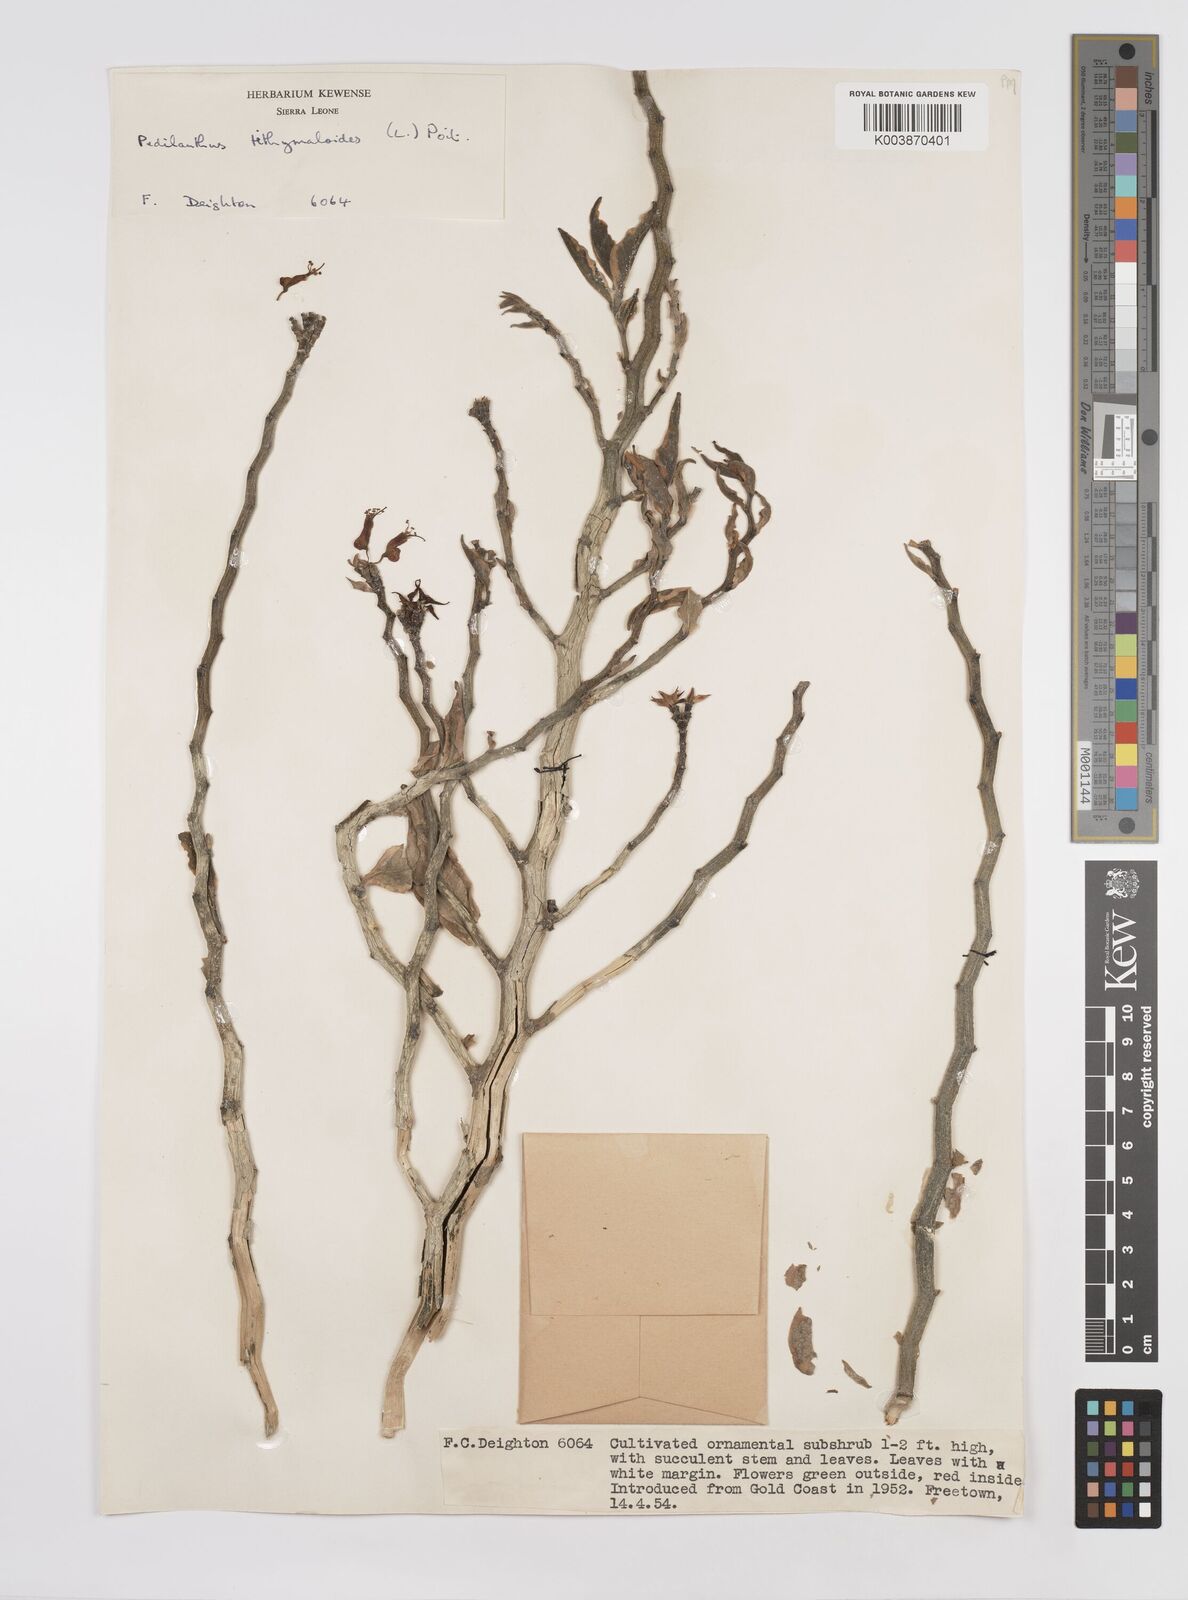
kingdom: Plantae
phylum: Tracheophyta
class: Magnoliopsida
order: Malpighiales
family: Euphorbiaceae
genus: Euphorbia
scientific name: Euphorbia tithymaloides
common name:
◇ ◇ ◇ ◇ ◇
◆ Goal of the exercise: Rewrite the lines of every entry with "common name" changed to "vernacular name", keeping everything else the same and leaving out the pictures.

◆ Output below:
kingdom: Plantae
phylum: Tracheophyta
class: Magnoliopsida
order: Malpighiales
family: Euphorbiaceae
genus: Euphorbia
scientific name: Euphorbia tithymaloides
vernacular name:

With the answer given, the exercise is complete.